About this exercise
The lines to extract run from the first line of the material below to the line containing "with a high", both included; leave the pictures behind.
##### Supplied entries
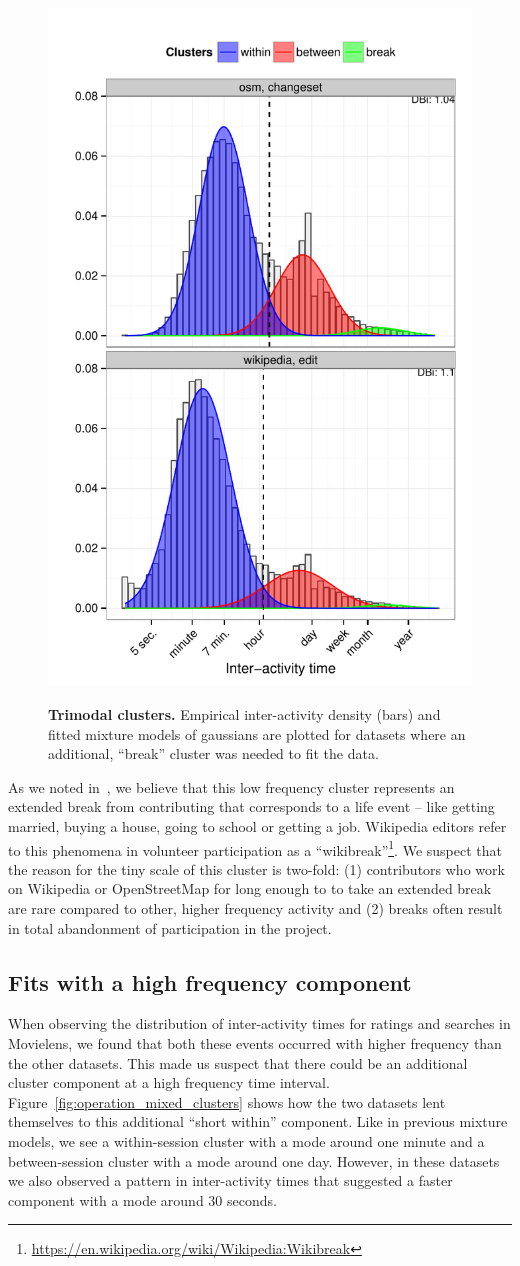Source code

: \begin{figure}
\centering
\includegraphics[width=.45\textwidth]{figures/trimodal_clusters.pdf}
\label{fig:trimodal_clusters}
\caption{
    \textbf{Trimodal clusters.} Empirical inter-activity density (bars) and fitted mixture models of gaussians are plotted for datasets where an additional, ``break'' cluster was needed to fit the data.
}
\end{figure}

As we noted in~\cite{geiger2013using}, we believe that this low frequency cluster represents an extended break from contributing that corresponds to a life event -- like getting married, buying a house, going to school or getting a job.  Wikipedia editors refer to this phenomena in volunteer participation as a ``wikibreak''\footnote{\url{https://en.wikipedia.org/wiki/Wikipedia:Wikibreak}}.  We suspect that the reason for the tiny scale of this cluster is two-fold: (1) contributors who work on Wikipedia or OpenStreetMap for long enough to to take an extended break are rare compared to other, higher frequency activity and (2) breaks often result in total abandonment of participation in the project.

\subsection{Fits with a high frequency component}
When observing the distribution of inter-activity times for ratings and searches in Movielens, we found that both these events occurred with higher frequency than the other datasets.  This made us suspect that there could be an additional cluster component at a high frequency time interval.  Figure~\ref{fig:operation_mixed_clusters} shows how the two datasets lent themselves to this additional ``short within'' component.  Like in previous mixture models, we see a within-session cluster with a mode around one minute and a between-session cluster with a mode around one day.  However, in these datasets we also observed a pattern in inter-activity times that suggested a faster component with a mode around 30 seconds.

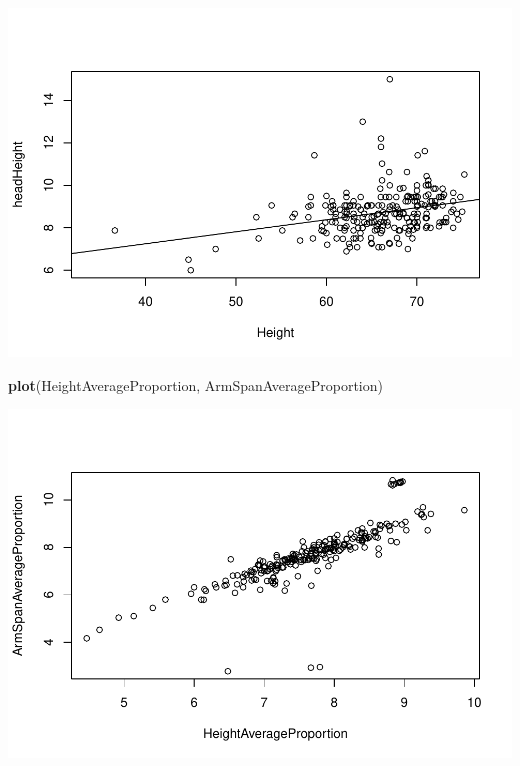 \documentclass[]{article}
\newenvironment{Shaded}{\begin{snugshade}}{\end{snugshade}}
\newcommand{\KeywordTok}[1]{\textcolor[rgb]{0.13,0.29,0.53}{\textbf{#1}}}
\newcommand{\NormalTok}[1]{#1}
\begin{document}
\includegraphics{project-measure-writeup_files/figure-latex/proportion-plots-1.pdf}

\begin{Shaded}
\begin{Highlighting}[]
\KeywordTok{plot}\NormalTok{(HeightAverageProportion, ArmSpanAverageProportion)}
\end{Highlighting}
\end{Shaded}

\includegraphics{project-measure-writeup_files/figure-latex/proportion-plots-2.pdf}
\end{document}
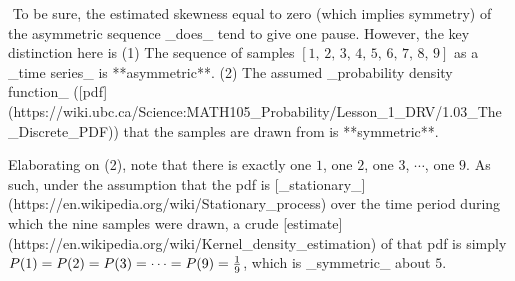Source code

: $\newcommand{\pP}{P}$
To be sure, the estimated skewness equal to zero (which implies symmetry) of the asymmetric sequence _does_ tend to give one pause.
However, the key distinction here is  
(1) The sequence of samples $[1,\,2,\,3,\,4,\,5,\,6,\,7,\,8,\,9]$ as a _time series_ is **asymmetric**.  
(2) The assumed _probability density function_ ([pdf](https://wiki.ubc.ca/Science:MATH105_Probability/Lesson_1_DRV/1.03_The_Discrete_PDF))
that the samples are drawn from is **symmetric**.

Elaborating on (2), note that there is exactly one $1$, one $2$, one $3$, $\cdots$, one $9$.
As such, under the assumption that the pdf is [_stationary_](https://en.wikipedia.org/wiki/Stationary_process)
over the time period during which the nine samples were drawn,
a crude [estimate](https://en.wikipedia.org/wiki/Kernel_density_estimation) of that pdf is simply
$\pP(1)=\pP(2)=\pP(3)=\cdots=\pP(9)=\frac{1}{9}$,
which is _symmetric_ about $5$.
##########
Finished task
Source code

: \begin{figure}
\centering
\includegraphics[width=.45\textwidth]{figures/trimodal_clusters.pdf}
\label{fig:trimodal_clusters}
\caption{
    \textbf{Trimodal clusters.} Empirical inter-activity density (bars) and fitted mixture models of gaussians are plotted for datasets where an additional, ``break'' cluster was needed to fit the data.
}
\end{figure}

As we noted in~\cite{geiger2013using}, we believe that this low frequency cluster represents an extended break from contributing that corresponds to a life event -- like getting married, buying a house, going to school or getting a job.  Wikipedia editors refer to this phenomena in volunteer participation as a ``wikibreak''\footnote{\url{https://en.wikipedia.org/wiki/Wikipedia:Wikibreak}}.  We suspect that the reason for the tiny scale of this cluster is two-fold: (1) contributors who work on Wikipedia or OpenStreetMap for long enough to to take an extended break are rare compared to other, higher frequency activity and (2) breaks often result in total abandonment of participation in the project.

\subsection{Fits with a high frequency component}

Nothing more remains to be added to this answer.